By Georgina de la Fuente
Once again, on February 5, the Executive took advantage of the anniversary of the Constitution to announce reforms that are promoted as democratizing but that seek to concentrate power in the same hands as always. In 2024, López Obrador announced, among other reforms, the transformation of the Judicial Power through the election of judges, magistrates and ministers. This, so that "democracy becomes a reality and never again will the government be at the service of the laws of a minority". This year, Claudia Sheinbaum used the occasion to announce reforms to prohibit reelection and nepotism in elected office. "Our fight for democracy and against any form of corruption are a matter of principle," announced the president in an act in which, for the first time, the head of one of the branches of government was excluded.

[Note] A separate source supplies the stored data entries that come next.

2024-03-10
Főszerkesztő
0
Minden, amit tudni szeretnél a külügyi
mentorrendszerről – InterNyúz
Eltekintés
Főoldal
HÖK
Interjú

In the last few weeks, the chaos and improvisation in the organization of the judicial election have become evident. Those who wanted to participate in the process had to pass through the political sieve of the Evaluation Committees, which decided in an arbitrary and opaque manner who had the approval of the Presidency and the Congress to appear on the ballot. Thus, the Senate anointed itself as the organizer of elections without the legal certainty required to do so. For their part, the authorities in charge of carrying out these functions have had to resort to the manipulation of the constitutional principles that should guide the electoral function in order to adjust to the haste imposed by the powers that be. Thus, what has been proposed as a democratizing triumph has actually meant significant regressions in the way elections are carried out, affecting political rights that have been won and those yet to be won, such as access to justice.
In a new episode of democratic simulation, Sheinbaum proposed to eliminate reelection as a mechanism to fight corruption and make democracy effective. The truth is that, since its incorporation to our electoral system in 2014 and the beginning of its operation in 2018, the Congress omitted to provide the figure with enough content to fulfill the objectives it proposed. With its approval, this sought the professionalization of legislative work, the establishment of closer links between citizens and their representatives and a more effective accountability. But the lack of regulation resulted in a lukewarm application that, in fact, has kept the control of candidacies in the hands of the parties.
The law did not establish rules regarding the need to separate from office for campaigning and oversight to ensure that public resources are not used for that purpose. The National Electoral Institute made the figure a right of the politicians and not a right of the citizens, allowing someone to be reelected by a political party other than the one that originally nominated him/her and even for another district other than the one he/she won. It was also allowed that a person elected by the principle of majority could be reelected by the principle of proportional representation, in the absence of an express prohibition in the law. In this way, the citizens were not empowered to reward or punish through their vote, but rather the politicians who were in good standing with the leaderships in order to nominate them again.
Our experience with reelection was condemned by a legislative omission of origin. Therefore, the proposal to eliminate reelection once and for all after only six years in operation does not provide us with more democratic guarantees, but rather assures the parties the prerogative of keeping in their hands the power to nominate candidates and to define the political future of their cadres.
On the other hand, the initiative that prohibits nepotism in elected positions, although positive in principle, did not incorporate other positions in the Federal Public Administration where nepotism is widespread. Worse yet, the reservation approved in the Senate that would make the prohibition effective until 2030 would ensure candidacies to direct relatives of current governors in Guerrero, San Luis Potosí and Zacatecas in the 2027 elections.